Gregori Volokhine, Président de Meeschaert Financial Services
New York
Hier matin, les Etats-Unis se sont réveillés après un séisme politique que beaucoup n’avaient pas anticipé. Donald Trump Président, les cartes sont redistribuées. Après huit ans d’une administration Obama, l’économie américaine a surmonté la crise financière de 2008, retrouvé le plein emploi et un rythme de croissance relativement satisfaisant. Pourquoi ce vote de rejet et d’où vient ce profond malaise ?
Le choix de la majorité silencieuse, la « middle class »
En près de 20 ans, le pouvoir d’achat de la classe moyenne américaine n’a pas augmenté. Parallèlement, les Américains font face à une explosion des coûts de la santé et de l’éducation, à une constante insécurité de l’emploi et à l’impossibilité d’économiser pour leurs retraites. La relance de l’économie sur les huit dernières années, principalement causée par la politique accommodante de la Réserve fédérale, a creusé les inégalités. Ce sont les actifs financiers qui en ont profité. Or près de 60 % du total de ces actifs sont détenus par 1 % des plus privilégiés.
Au même moment, le parti démocrate, qui s’appuyait traditionnellement sur une base syndicale et populaire, est devenu l’image même du statu quo et d’une élite cramponnée à ses avantages. La candidature d’Hillary Clinton est apparue comme déconnectée des préoccupations quotidiennes d’une grande partie de la population. Donald Trump a su le souligner et l’exploiter. Son discours populiste est arrivé à un moment charnière, que l’on connaît aussi en Europe. Sans revenir sur les outrances du langage de ce dernier, examinons comment une administration Trump pourra relever les défis actuels, nationaux et globaux.
Une politique économique centrée sur l’Amérique
Hier, les Américains ont non seulement élu un président républicain, mais également renouvelé la majorité républicaine des deux chambres, le Sénat et le Congrès.
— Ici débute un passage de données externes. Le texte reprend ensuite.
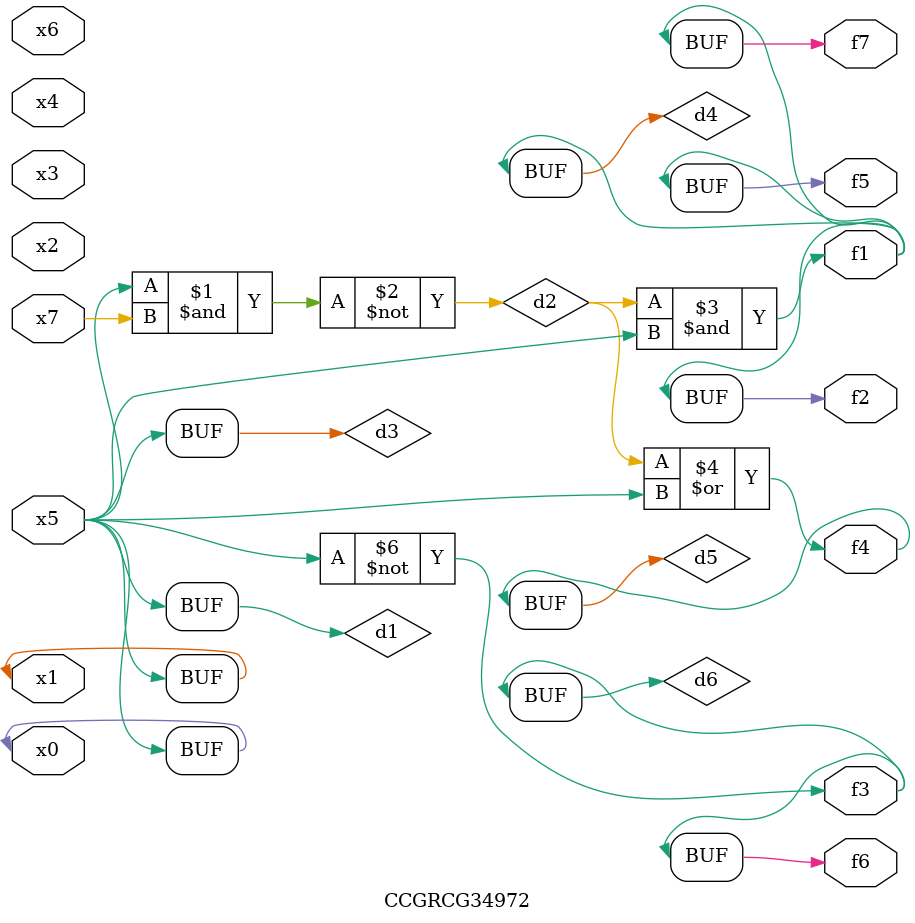
<source format=v>
module CCGRCG34972(
	input x0, x1, x2, x3, x4, x5, x6, x7,
	output f1, f2, f3, f4, f5, f6, f7
);

	wire d1, d2, d3, d4, d5, d6;

	buf (d1, x0, x5);
	nand (d2, x5, x7);
	buf (d3, x0, x1);
	and (d4, d2, d3);
	or (d5, d2, d3);
	nor (d6, d1, d3);
	assign f1 = d4;
	assign f2 = d4;
	assign f3 = d6;
	assign f4 = d5;
	assign f5 = d4;
	assign f6 = d6;
	assign f7 = d4;
endmodule

</source>
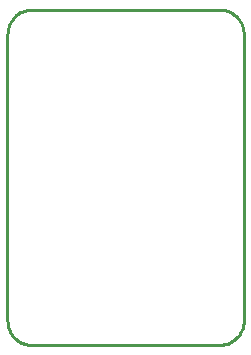
<source format=gm1>
%FSTAX44Y44*%
%MOMM*%
%SFA1B1*%

%IPPOS*%
%ADD25C,0.253999*%
%LNpcb1-1*%
%LPD*%
G54D25*
X00846482Y00261025D02*
D01*
X00846533Y00259584*
X00846683Y0025815*
X00846934Y00256729*
X00847283Y0025533*
X00847729Y00253959*
X00848269Y00252621*
X00848901Y00251325*
X00849622Y00250076*
X00850429Y00248881*
X00851316Y00247744*
X00852281Y00246672*
X00853319Y00245671*
X00854423Y00244743*
X0085559Y00243896*
X00856813Y00243132*
X00858087Y00242454*
X00859404Y00241868*
X0086076Y00241375*
X00862146Y00240977*
X00863557Y00240677*
X00864985Y00240477*
X00866423Y00240376*
X00867144Y00240363*
X01025824Y00240362D02*
D01*
X01027266Y00240413*
X010287Y00240563*
X0103012Y00240814*
X0103152Y00241163*
X01032891Y00241608*
X01034228Y00242149*
X01035524Y00242781*
X01036774Y00243502*
X01037969Y00244308*
X01039106Y00245196*
X01040178Y00246161*
X01041179Y00247199*
X01042106Y00248304*
X01042954Y0024947*
X01043718Y00250693*
X01044395Y00251967*
X01044982Y00253284*
X01045475Y0025464*
X01045873Y00256026*
X01046172Y00257436*
X01046373Y00258865*
X01046474Y00260303*
X01046485Y00261024*
X00867142Y00524328D02*
D01*
X00865701Y00524278*
X00864267Y00524127*
X00862846Y00523877*
X00861447Y00523528*
X00860076Y00523082*
X00858738Y00522542*
X00857442Y0052191*
X00856193Y00521189*
X00854998Y00520382*
X00853861Y00519494*
X00852789Y00518529*
X00851787Y00517492*
X0085086Y00516387*
X00850013Y0051522*
X00849249Y00513997*
X00848572Y00512724*
X00847985Y00511406*
X00847492Y00510051*
X00847094Y00508665*
X00846794Y00507254*
X00846593Y00505826*
X00846493Y00504387*
X0084648Y00503666*
X01046483Y00503665D02*
D01*
X01046433Y00505107*
X01046282Y00506541*
X01046032Y00507961*
X01045683Y00509361*
X01045237Y00510732*
X01044697Y00512069*
X01044065Y00513366*
X01043344Y00514615*
X01042537Y0051581*
X01041649Y00516947*
X01040684Y00518019*
X01039647Y0051902*
X01038542Y00519947*
X01037375Y00520795*
X01036152Y00521559*
X01034879Y00522236*
X01033562Y00522823*
X01032206Y00523316*
X0103082Y00523714*
X01029409Y00524013*
X01027981Y00524214*
X01026543Y00524315*
X01025822Y00524327*
X01046484Y00503666D02*
D01*
X01046434Y00505108*
X01046283Y00506542*
X01046033Y00507962*
X01045684Y00509362*
X01045238Y00510733*
X01044698Y0051207*
X01044066Y00513367*
X01043345Y00514615*
X01042538Y00515811*
X0104165Y00516948*
X01040685Y00518019*
X01039648Y00519021*
X01038543Y00519948*
X01037376Y00520796*
X01036153Y0052156*
X0103488Y00522237*
X01033563Y00522824*
X01032207Y00523317*
X01030821Y00523715*
X0102941Y00524014*
X01027982Y00524215*
X01026544Y00524316*
X01025823Y00524328*
X01025824Y00240362D02*
D01*
X01027266Y00240413*
X010287Y00240563*
X0103012Y00240814*
X0103152Y00241163*
X01032891Y00241608*
X01034228Y00242149*
X01035524Y00242781*
X01036774Y00243502*
X01037969Y00244308*
X01039106Y00245196*
X01040178Y00246161*
X01041179Y00247199*
X01042106Y00248304*
X01042954Y0024947*
X01043718Y00250693*
X01044395Y00251967*
X01044982Y00253284*
X01045475Y0025464*
X01045873Y00256026*
X01046172Y00257436*
X01046373Y00258865*
X01046474Y00260303*
X01046485Y00261024*
X00846483Y00261025D02*
D01*
X00846534Y00259584*
X00846684Y0025815*
X00846935Y00256729*
X00847284Y0025533*
X00847729Y00253959*
X0084827Y00252621*
X00848902Y00251325*
X00849623Y00250076*
X00850429Y00248881*
X00851317Y00247744*
X00852282Y00246672*
X0085332Y00245671*
X00854425Y00244743*
X00855591Y00243896*
X00856814Y00243132*
X00858088Y00242454*
X00859405Y00241868*
X00860761Y00241375*
X00862147Y00240977*
X00863557Y00240677*
X00864986Y00240477*
X00866424Y00240376*
X00867144Y00240363*
X01046483Y00281686D02*
Y00483006D01*
X00846483Y00281686D02*
Y00483006D01*
X00867144Y00240363D02*
X00887805D01*
X00846482Y00261025D02*
Y00281684D01*
X01005164Y00240362D02*
X01025824D01*
X01046485Y00261024D02*
Y00281686D01*
X0084648Y00483006D02*
Y00503666D01*
X00867142Y00524328D02*
X00887801D01*
X01046483Y00483006D02*
Y00503665D01*
X01005161Y00524327D02*
X01025822D01*
X00887802D02*
X01005161D01*
X01046484Y00483007D02*
Y00503666D01*
X01005162Y00524328D02*
X01025823D01*
X01005164Y00240362D02*
X01025824D01*
X01046485Y00261024D02*
Y00281686D01*
X00846483Y00261025D02*
Y00281684D01*
X00867144Y00240363D02*
X01005164Y00240362D01*
M02*
</source>
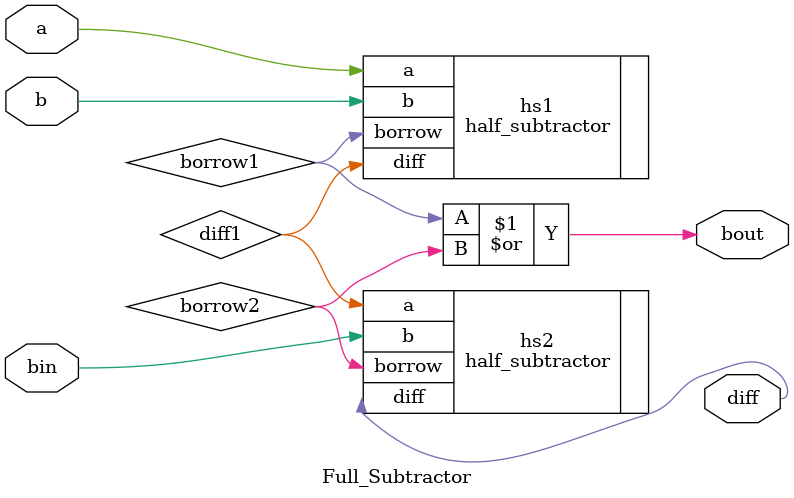
<source format=sv>
module Half_Subtractor (
    input  logic a, b,       // Inputs: a - b
    output logic diff,       // Difference output
    output logic borrow      // Borrow output
);

    always_comb begin
        diff   = a ^ b;       // XOR gives difference
        borrow = ~a & b;      // Borrow when a=0 and b=1
    end

endmodule

module Full_Subtractor (
    input  logic a, b, bin,     // Inputs: a - b - bin
    output logic diff,          // Final difference
    output logic bout           // Final borrow out
);

    logic diff1, borrow1, borrow2;

    // First half subtractor: a - b
    half_subtractor hs1 (
        .a(a),
        .b(b),
        .diff(diff1),
        .borrow(borrow1)
    );

    // Second half subtractor: (a - b) - bin
    half_subtractor hs2 (
        .a(diff1),
        .b(bin),
        .diff(diff),
        .borrow(borrow2)
    );

    // Final borrow: borrow1 OR borrow2
    assign bout = borrow1 | borrow2;

endmodule

</source>
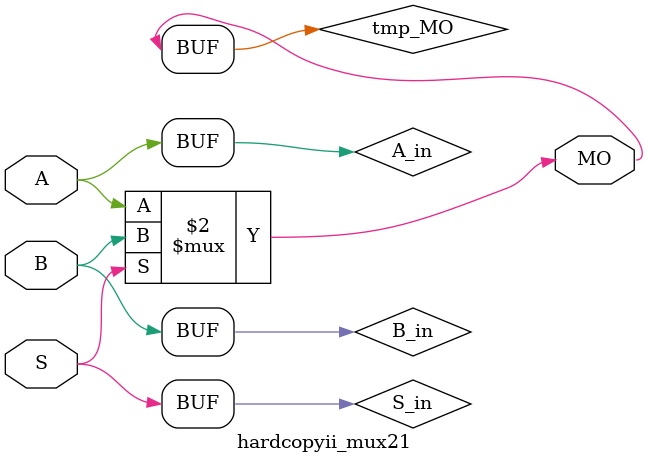
<source format=v>
module hardcopyii_mux21 (MO, A, B, S);
   input A, B, S;
   output MO;
   wire A_in;
   wire B_in;
   wire S_in;
   buf(A_in, A);
   buf(B_in, B);
   buf(S_in, S);
   wire   tmp_MO;
   specify
      (A => MO) = (0, 0);
      (B => MO) = (0, 0);
      (S => MO) = (0, 0);
   endspecify
   assign tmp_MO = (S_in == 1) ? B_in : A_in;
   buf (MO, tmp_MO);
endmodule
</source>
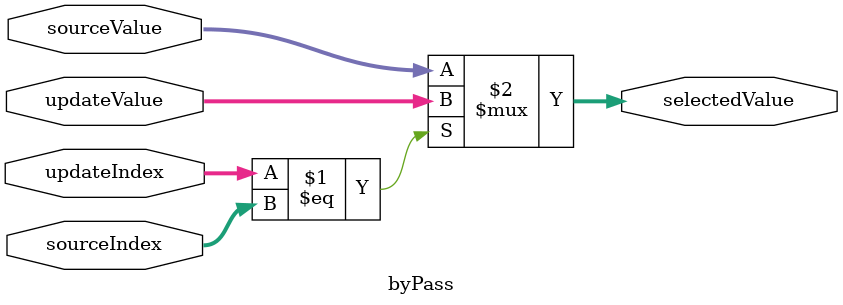
<source format=v>
module byPass (
  input [3:0] sourceIndex,
  input [15:0] sourceValue,
  input [3:0] updateIndex,
  input [15:0] updateValue,
  output [15:0] selectedValue
);

assign selectedValue = updateIndex == sourceIndex? updateValue : sourceValue;

endmodule


</source>
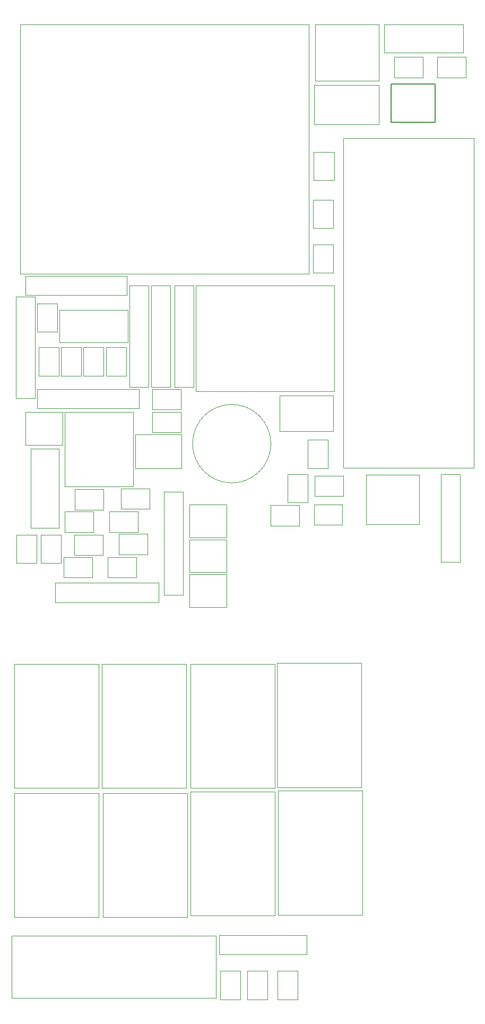
<source format=gbr>
%TF.GenerationSoftware,Altium Limited,Altium Designer,24.3.1 (35)*%
G04 Layer_Color=32768*
%FSLAX25Y25*%
%MOIN*%
%TF.SameCoordinates,1C50E6C9-DA4A-4B26-87AC-B265A0C711DB*%
%TF.FilePolarity,Positive*%
%TF.FileFunction,Other,Mechanical_15*%
%TF.Part,Single*%
G01*
G75*
%TA.AperFunction,NonConductor*%
%ADD51C,0.00394*%
%ADD53C,0.00600*%
%ADD91C,0.00197*%
D51*
X172205Y364205D02*
X205795D01*
X172205D02*
Y386567D01*
X205795D01*
Y364205D02*
Y386567D01*
X226508Y306146D02*
Y336854D01*
Y306146D02*
X259854D01*
Y336854D01*
X226508D02*
X259854D01*
X237579Y601642D02*
Y619358D01*
Y601642D02*
X287421D01*
Y619358D01*
X237579D02*
X287421D01*
X115374Y274502D02*
X138626D01*
Y254030D02*
Y274502D01*
X115374Y254030D02*
X138626D01*
X115374D02*
Y274502D01*
Y318236D02*
X138626D01*
Y297764D02*
Y318236D01*
X115374Y297764D02*
X138626D01*
X115374D02*
Y318236D01*
Y296369D02*
X138626D01*
Y275897D02*
Y296369D01*
X115374Y275897D02*
X138626D01*
X115374D02*
Y296369D01*
X206269Y389469D02*
Y455532D01*
X119300D02*
X206269D01*
X119300Y389469D02*
Y455532D01*
Y389469D02*
X206269D01*
X15642Y303579D02*
X33358D01*
Y353421D01*
X15642D02*
X33358D01*
X15642Y303579D02*
Y353421D01*
X12374Y376236D02*
X35626D01*
Y355764D02*
Y376236D01*
X12374Y355764D02*
X35626D01*
X12374D02*
Y376236D01*
X193626Y556598D02*
Y581402D01*
Y556598D02*
X234374D01*
Y581402D01*
X193626D02*
X234374D01*
X194508Y583890D02*
Y619323D01*
Y583890D02*
X234272D01*
Y619323D01*
X194508D02*
X234272D01*
X9161Y619315D02*
X190264D01*
Y463016D02*
Y619315D01*
X9161Y463016D02*
X190264D01*
X9161D02*
Y619315D01*
D53*
X242100Y581900D02*
X269900D01*
Y557900D02*
Y581900D01*
X242100Y557900D02*
X269900D01*
X242100D02*
Y581900D01*
D91*
X166568Y356500D02*
G03*
X166568Y356500I-24606J0D01*
G01*
X61398Y399043D02*
Y416957D01*
X48602Y399043D02*
X61398D01*
X48602D02*
Y416957D01*
X61398D01*
X132232Y8843D02*
Y47898D01*
X3768D02*
X132232D01*
X3768Y8843D02*
Y47898D01*
Y8843D02*
X132232D01*
X5524Y59524D02*
Y137476D01*
X58476D01*
Y59524D02*
Y137476D01*
X5524Y59524D02*
X58476D01*
X61024D02*
Y137476D01*
X113976D01*
Y59524D02*
Y137476D01*
X61024Y59524D02*
X113976D01*
X171024Y61024D02*
Y138976D01*
X223976D01*
Y61024D02*
Y138976D01*
X171024Y61024D02*
X223976D01*
X134032Y48406D02*
X188953D01*
Y36299D02*
Y48406D01*
X134032Y36299D02*
X188953D01*
X134032D02*
Y48406D01*
X116024Y60524D02*
Y138476D01*
X168976D01*
Y60524D02*
Y138476D01*
X116024Y60524D02*
X168976D01*
X170524Y141024D02*
Y218976D01*
X223476D01*
Y141024D02*
Y218976D01*
X170524Y141024D02*
X223476D01*
X5524Y140524D02*
Y218476D01*
X58476D01*
Y140524D02*
Y218476D01*
X5524Y140524D02*
X58476D01*
X116024D02*
Y218476D01*
X168976D01*
Y140524D02*
Y218476D01*
X116024Y140524D02*
X168976D01*
X60524D02*
Y218476D01*
X113476D01*
Y140524D02*
Y218476D01*
X60524Y140524D02*
X113476D01*
X151602Y8043D02*
X164398D01*
X151602D02*
Y25957D01*
X164398D01*
Y8043D02*
Y25957D01*
X134602Y8087D02*
X147398D01*
X134602D02*
Y26000D01*
X147398D01*
Y8087D02*
Y26000D01*
X170602Y8043D02*
X183398D01*
X170602D02*
Y25957D01*
X183398D01*
Y8043D02*
Y25957D01*
X285406Y282377D02*
Y337298D01*
X273299D02*
X285406D01*
X273299Y282377D02*
Y337298D01*
Y282377D02*
X285406D01*
X193102Y463543D02*
X205898D01*
Y481457D01*
X193102D02*
X205898D01*
X193102Y463543D02*
Y481457D01*
X193572Y539457D02*
X206367D01*
X193572Y521543D02*
Y539457D01*
Y521543D02*
X206367D01*
Y539457D01*
X193102Y509457D02*
X205898D01*
X193102Y491543D02*
Y509457D01*
Y491543D02*
X205898D01*
Y509457D01*
X189602Y359000D02*
X202398D01*
X189602Y341087D02*
Y359000D01*
Y341087D02*
X202398D01*
Y359000D01*
X244043Y586102D02*
Y598898D01*
Y586102D02*
X261957D01*
Y598898D01*
X244043D02*
X261957D01*
X288957Y586102D02*
Y598898D01*
X271043D02*
X288957D01*
X271043Y586102D02*
Y598898D01*
Y586102D02*
X288957D01*
X177102Y319500D02*
X189898D01*
Y337413D01*
X177102D02*
X189898D01*
X177102Y319500D02*
Y337413D01*
X64000Y272602D02*
Y285398D01*
Y272602D02*
X81913D01*
Y285398D01*
X64000D02*
X81913D01*
X193587Y305602D02*
Y318398D01*
Y305602D02*
X211500D01*
Y318398D01*
X193587D02*
X211500D01*
X194043Y323602D02*
Y336398D01*
Y323602D02*
X211957D01*
Y336398D01*
X194043D02*
X211957D01*
X166543Y305102D02*
Y317898D01*
Y305102D02*
X184457D01*
Y317898D01*
X166543D02*
X184457D01*
X99299Y261532D02*
X111406D01*
X99299D02*
Y326453D01*
X111406D01*
Y261532D02*
Y326453D01*
X212055Y341154D02*
Y547846D01*
X293945D01*
Y341154D02*
Y547846D01*
X212055Y341154D02*
X293945D01*
X65043Y301102D02*
Y313898D01*
Y301102D02*
X82957D01*
Y313898D01*
X65043D02*
X82957D01*
X6602Y299457D02*
X19398D01*
X6602Y281543D02*
Y299457D01*
Y281543D02*
X19398D01*
Y299457D01*
X37043Y301102D02*
Y313898D01*
Y301102D02*
X54957D01*
Y313898D01*
X37043D02*
X54957D01*
X43000Y286595D02*
Y299391D01*
Y286595D02*
X60913D01*
Y299391D01*
X43000D02*
X60913D01*
X31032Y257094D02*
Y269201D01*
X95953D01*
Y257094D02*
Y269201D01*
X31032Y257094D02*
X95953D01*
X90457Y315602D02*
Y328398D01*
X72543D02*
X90457D01*
X72543Y315602D02*
Y328398D01*
Y315602D02*
X90457D01*
X22102Y299457D02*
X34898D01*
X22102Y281543D02*
Y299457D01*
Y281543D02*
X34898D01*
Y299457D01*
X71043Y287102D02*
Y299898D01*
Y287102D02*
X88957D01*
Y299898D01*
X71043D02*
X88957D01*
X36543Y272602D02*
Y285398D01*
Y272602D02*
X54457D01*
Y285398D01*
X36543D02*
X54457D01*
X81433Y362405D02*
X110567D01*
Y341145D02*
Y362405D01*
X81433Y341145D02*
X110567D01*
X81433D02*
Y362405D01*
X36922Y329673D02*
X80229D01*
Y376327D01*
X36922D02*
X80229D01*
X36922Y329673D02*
Y376327D01*
X61457Y315102D02*
Y327898D01*
X43543D02*
X61457D01*
X43543Y315102D02*
Y327898D01*
Y315102D02*
X61457D01*
X109957Y363602D02*
Y376398D01*
X92043D02*
X109957D01*
X92043Y363602D02*
Y376398D01*
Y363602D02*
X109957D01*
Y377912D02*
Y390708D01*
X92043D02*
X109957D01*
X92043Y377912D02*
Y390708D01*
Y377912D02*
X109957D01*
X105996Y455598D02*
X118004D01*
X105996Y391917D02*
Y455598D01*
Y391917D02*
X118004D01*
Y455598D01*
X77806Y391902D02*
X89814D01*
Y455583D01*
X77806D02*
X89814D01*
X77806Y391902D02*
Y455583D01*
X19768Y378696D02*
X83744D01*
X19768D02*
Y390704D01*
X83744D01*
Y378696D02*
Y390704D01*
X34609Y399043D02*
X47405D01*
Y416957D01*
X34609D02*
X47405D01*
X34609Y399043D02*
Y416957D01*
X19702Y426500D02*
X32497D01*
Y444413D01*
X19702D02*
X32497D01*
X19702Y426500D02*
Y444413D01*
X63102Y416957D02*
X75898D01*
X63102Y399043D02*
Y416957D01*
Y399043D02*
X75898D01*
Y416957D01*
X91496Y455587D02*
X103504D01*
X91496Y391906D02*
Y455587D01*
Y391906D02*
X103504D01*
Y455587D01*
X33695Y420110D02*
Y440189D01*
Y420110D02*
X76608D01*
Y440189D01*
X33695D02*
X76608D01*
X20602Y399043D02*
X33398D01*
Y416957D01*
X20602D02*
X33398D01*
X20602Y399043D02*
Y416957D01*
X6496Y384833D02*
X18504D01*
Y448514D01*
X6496D02*
X18504D01*
X6496Y384833D02*
Y448514D01*
X76098Y449712D02*
Y461719D01*
X12417D02*
X76098D01*
X12417Y449712D02*
Y461719D01*
Y449712D02*
X76098D01*
%TF.MD5,b9ed8271b3bdbc8a6bba3b90e5e7f935*%
M02*

</source>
Après des années de blocage découlant du partage du pouvoir entre les deux partis, la majorité républicaine va pouvoir appliquer les réformes structurelles qu’elle estime nécessaires à une relance de l’économie.
Une politique fiscale agressive
Pour relancer la consommation, Donald Trump souhaite baisser l’impôt sur le revenu. Pour encourager les investissements des entreprises, le président élu réduira l’impôt sur les sociétés de 35 % à 15 %. Il a également promis l’amnistie fiscale, permettant ainsi aux compagnies américaines de rapatrier plus de 3 000 milliards de dollars détenus à l’étranger, qui seront réinvestis dans l’économie américaine.
La restructuration de l’Obamacare
L’Obamacare, le plan d’assurance santé subventionnée par l’Etat, qui a amené une augmentation des primes d’assurances de plus de 20 % pour ses membres, va être totalement refondu.
L’assouplissement de la réglementation
Un frein sera mis à l’intervention de l’Etat dans la règlementation de secteurs entiers de l’économie : la finance, par exemple, retrouvera un niveau de rentabilité essentiel pour jouer son rôle dans la société.
La valorisation des infrastructures
Aux Etats-Unis, contrairement à la plupart des pays européens, les investissements dans les infrastructures sont traditionnellement à la charge des communautés locales. Donald Trump souhaite que l’Etat investisse plus de 250 milliards de dollars dans les infrastructures.
Comment se positionner sur les marchés ?
Le marché américain a connu une hausse pratiquement ininterrompue ces sept dernières années. Les niveaux de valorisation ont dépassé les moyennes historiques. Faut-il s’en inquiéter ? La réponse dépendra de la rapidité et du succès du programme de relance de l’économie envisagée.
Une accélération de la croissance devrait entraîner une nette amélioration des revenus et des profits des entreprises, normalisant leur niveau de valorisation et permettant aux indices de progresser.
Le risque principal viendrait d’une poussée inflationniste qui encouragerait la Réserve fédérale à augmenter les taux d’intérêt plus rapidement que l’économie ne pourrait le supporter. Il faut mettre au crédit de la Réserve fédérale américaine son extrême prudence à resserrer sa politique monétaire jusqu’à présent.
Nous anticipons un environnement favorable aux actions qui reflèteront la reflation de l’économie. Les instruments obligataires devraient en revanche perdre de leur attrait, dans un cycle de croissance renouvelée.
Le choc que nous avons vécu aux Etats-Unis aura des conséquences globales à long-terme sur l’ensemble des marchés financiers. La vitalité et la force de renouvellement de l’économie américaine l’emporteront sans doute sur les risques d’un discours populiste qui ne devrait pas se traduire dans les faits.